This is an automated email from the ASF dual-hosted git repository.
jiajunwang pushed a commit to branch master
in repository https://gitbox.apache.org/repos/asf/helix.git
The following commit(s) were added to refs/heads/master by this push:
new 5b1a63e Double check if the HelixTaskExecutor is shutting down before
make Partition in ERROR state when schedule task fails. (#1515)
5b1a63e is described below
commit 5b1a63e79a5c5159813e0ce754e541ba42adb52a
Author: Jiajun Wang <[email protected]>
AuthorDate: Fri Nov 6 16:31:57 2020 -0800
Double check if the HelixTaskExecutor is shutting down before make
Partition in ERROR state when schedule task fails. (#1515)
There is a race condition between TaskExecutor thread pool shutting down
and Message handler stops listening.
In this gap, the message will still be processed but the schedule will fail.
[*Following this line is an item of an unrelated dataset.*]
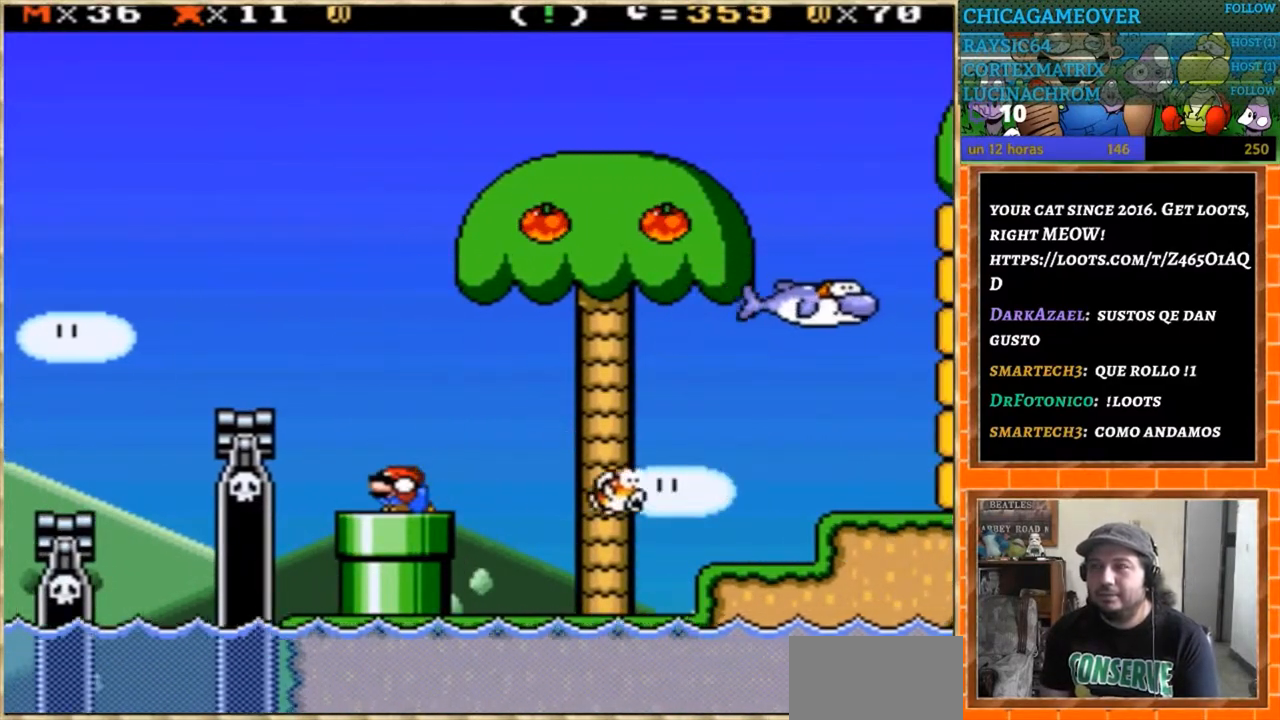
{"buttons": ["DPAD_DOWN"], "events": []}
If we mark partition into an ERROR state, then the controller side logic
might be confused.
This PR adds an additional check to avoid the unnecessary ERROR state. But
please note this is a workaround instead complete fix.
---
.../org/apache/helix/messaging/handling/HelixTaskExecutor.java | 10 +++++++++-
1 file changed, 9 insertions(+), 1 deletion(-)
diff --git
a/helix-core/src/main/java/org/apache/helix/messaging/handling/HelixTaskExecutor.java
b/helix-core/src/main/java/org/apache/helix/messaging/handling/HelixTaskExecutor.java
index 424d96d..b3432d4 100644
---
a/helix-core/src/main/java/org/apache/helix/messaging/handling/HelixTaskExecutor.java
+++
b/helix-core/src/main/java/org/apache/helix/messaging/handling/HelixTaskExecutor.java
@@ -915,7 +915,15 @@ public class HelixTaskExecutor implements MessageListener,
TaskExecutor {
for (Map.Entry<String, MessageHandler> handlerEntry :
stateTransitionHandlers.entrySet()) {
MessageHandler handler = handlerEntry.getValue();
NotificationContext context =
stateTransitionContexts.get(handlerEntry.getKey());
- if (!scheduleTaskForMessage(instanceName, accessor, handler, context)) {
+ if (!scheduleTaskForMessage(instanceName, accessor, handler, context) &&
!_isShuttingDown) {
+ /**
+ * TODO: Checking _isShuttingDown is a workaround to avoid unnecessary
ERROR partition.
+ * TODO: We shall improve the shutdown process of the participant to
clean up the workflow
+ * TODO: completely. In detail, there isa race condition between
TaskExecutor thread
+ * TODO: pool shutting down and Message handler stops listening. In
this gap, the message
+ * TODO: will still be processed but schedule will fail. If we mark
partition into ERROR
+ * TODO: state, then the controller side logic might be confused.
+ */
try {
// Record error state to the message handler.
handler.onError(new HelixException(String